We consider the numerical approximation of second-order semi-linear parabolic stochastic partial differential equations interpreted in the mild sense which we solve on general two-dimensional domains with a $\mathcal{C}^2$ boundary with homogeneous Dirichlet boundary conditions. The equations are driven by Gaussian additive noise, and several Lipschitz-like conditions are imposed on the nonlinear function. We discretize in space with a spectral Galerkin method and in time using an explicit Euler-like scheme. For irregular shapes, the necessary Dirichlet eigenvalues and eigenfunctions are obtained from a boundary integral equation method. This yields a nonlinear eigenvalue problem, which is discretized using a boundary element collocation method and is solved with the Beyn contour integral algorithm. We present an error analysis as well as numerical results on an exemplary asymmetric shape, and point out limitations of the approach.
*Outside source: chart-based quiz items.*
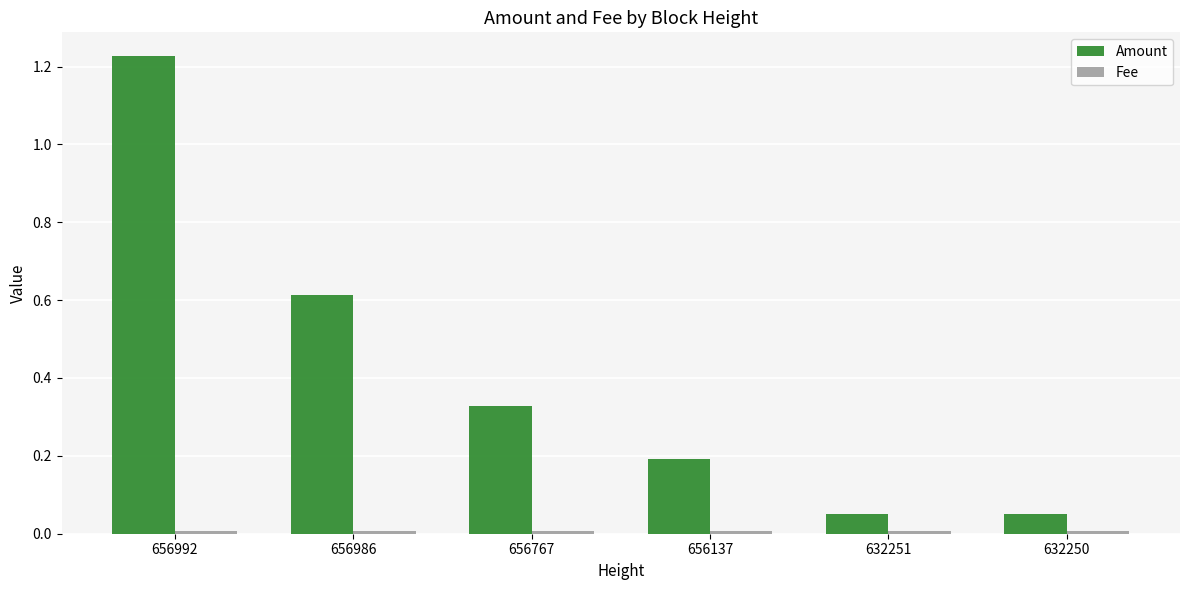

At which category is the sum across all series the highest?

656992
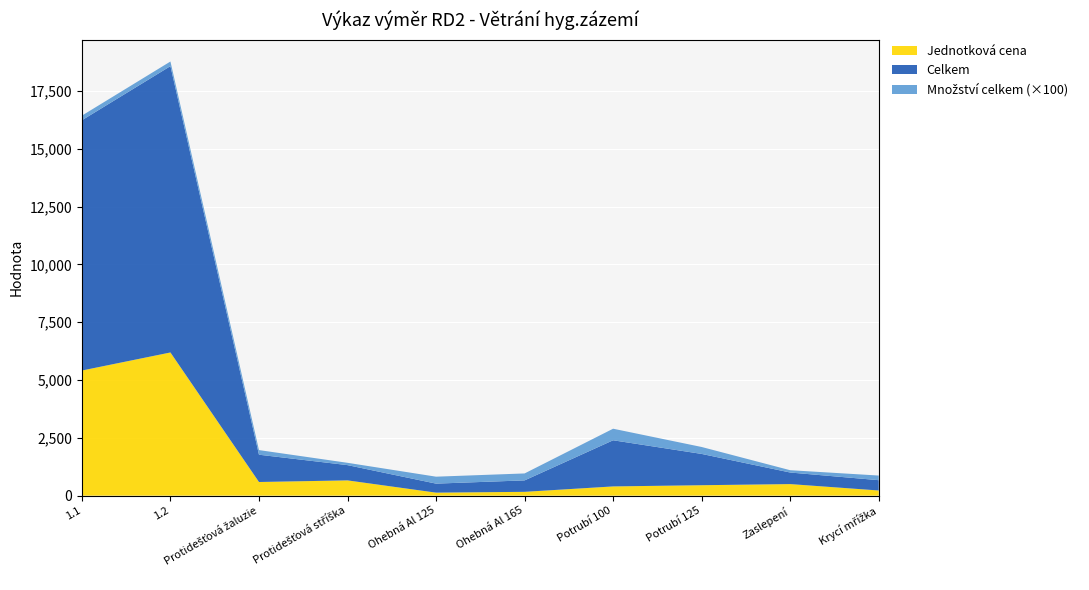

Reading left to right, list all the values displayed in this chart.

Jednotková cena: 5410	6190	590	660	130	165	399	451	500	223
Celkem: 10820	12380	1180	660	390	495	1995	1353	500	446
Množství celkem: 2	2	2	1	3	3	5	3	1	2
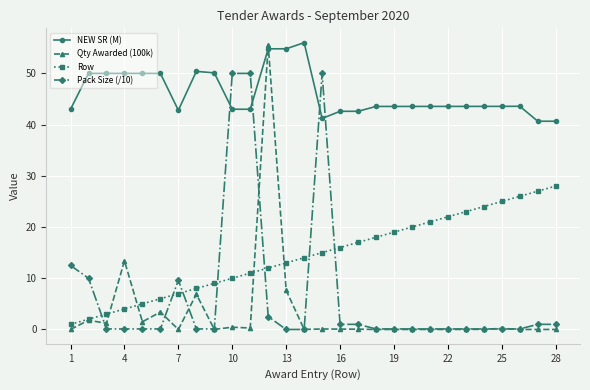

True or false: Row and NEW SR (M) cross at least once.

False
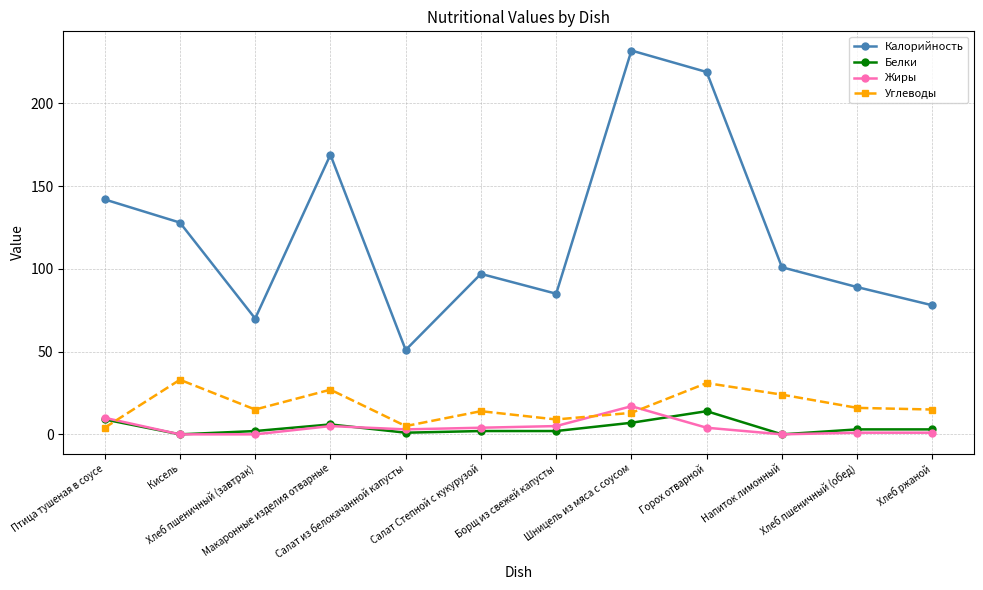

What is the difference between the highest and lowest values at Шницель из мяса с соусом?

225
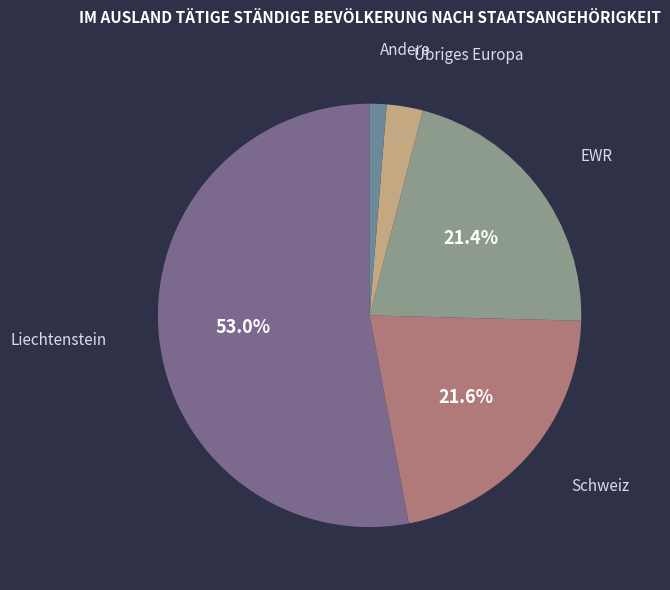

Which has a higher value, Schweiz or Andere?

Schweiz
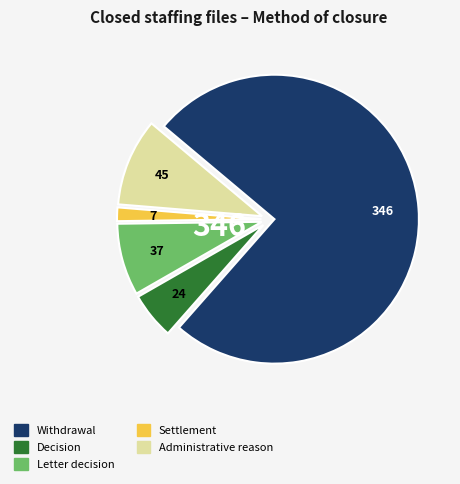

Do Decision and Settlement together represent more than half of the pie?

No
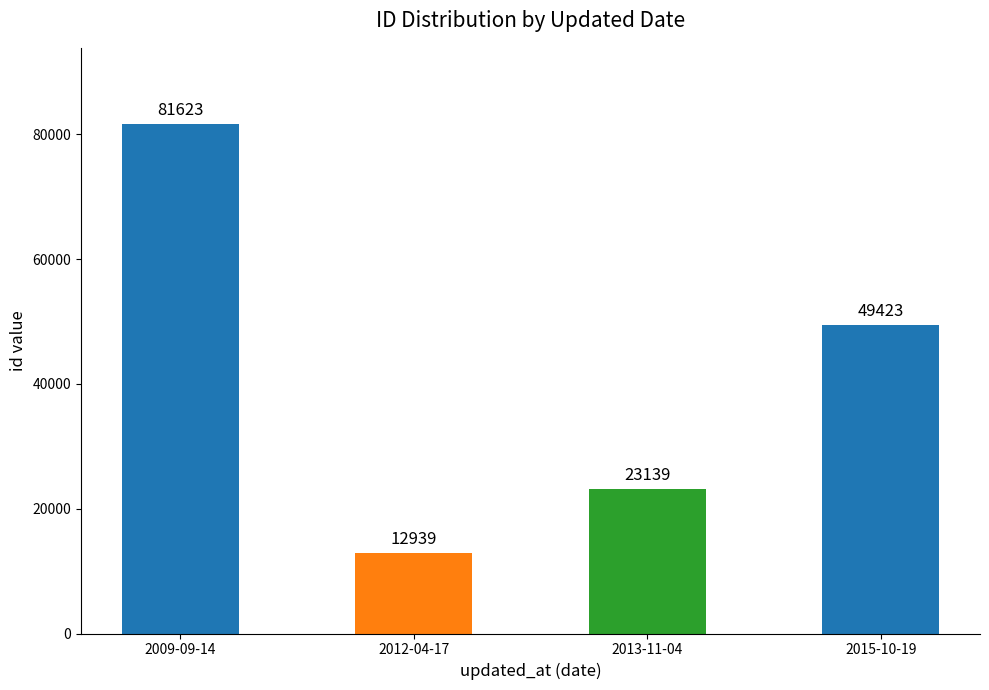

Reading left to right, transcribe all the data shown in this chart.

2009-09-14=81623	2012-04-17=12939	2013-11-04=23139	2015-10-19=49423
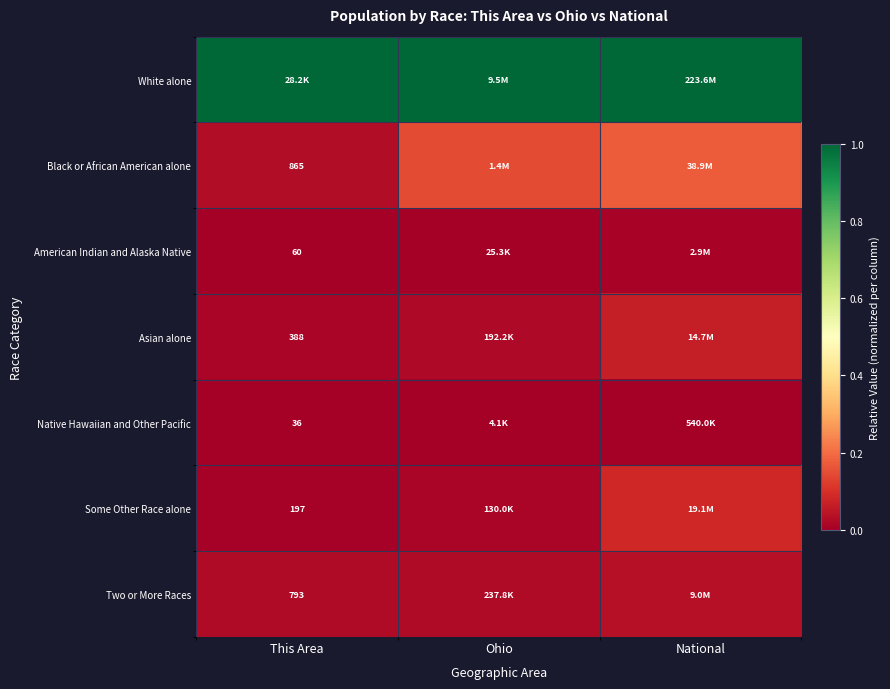

How many distinct data groups are displayed?

7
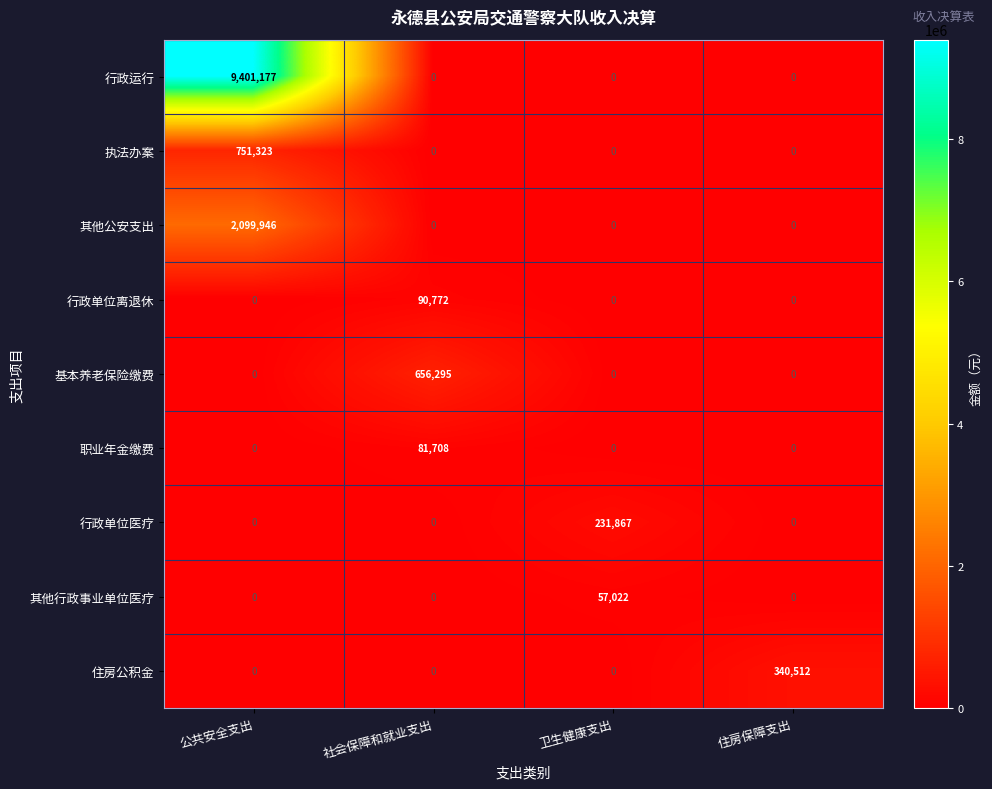

At which category is the sum across all series the highest?

公共安全支出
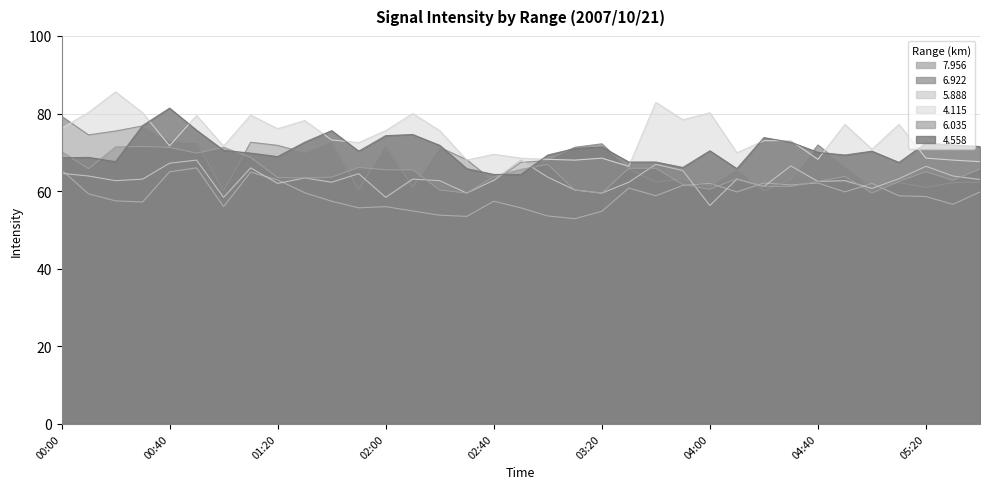

What is the lowest value of the 4.558 series?

64.3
翻译：我们考虑在温和解意义下解释的二阶半线性抛物型随机偏微分方程的数值逼近问题，并在具有$\mathcal{C}^2$边界的一般二维区域上求解，施加齐次狄利克雷边界条件。这些方程由高斯加性噪声驱动，并对非线性函数施加若干类利普希茨条件。我们采用谱Galerkin方法进行空间离散，并利用显式欧拉类格式进行时间离散。对于不规则形状，所需的狄利克雷特征值和特征函数通过边界积分方程方法获得。这产生一个非线性特征值问题，采用边界元配置法离散，并使用Beyn围道积分算法求解。我们给出了误差分析以及在示例性非对称形状上的数值结果，并指出了该方法的局限性。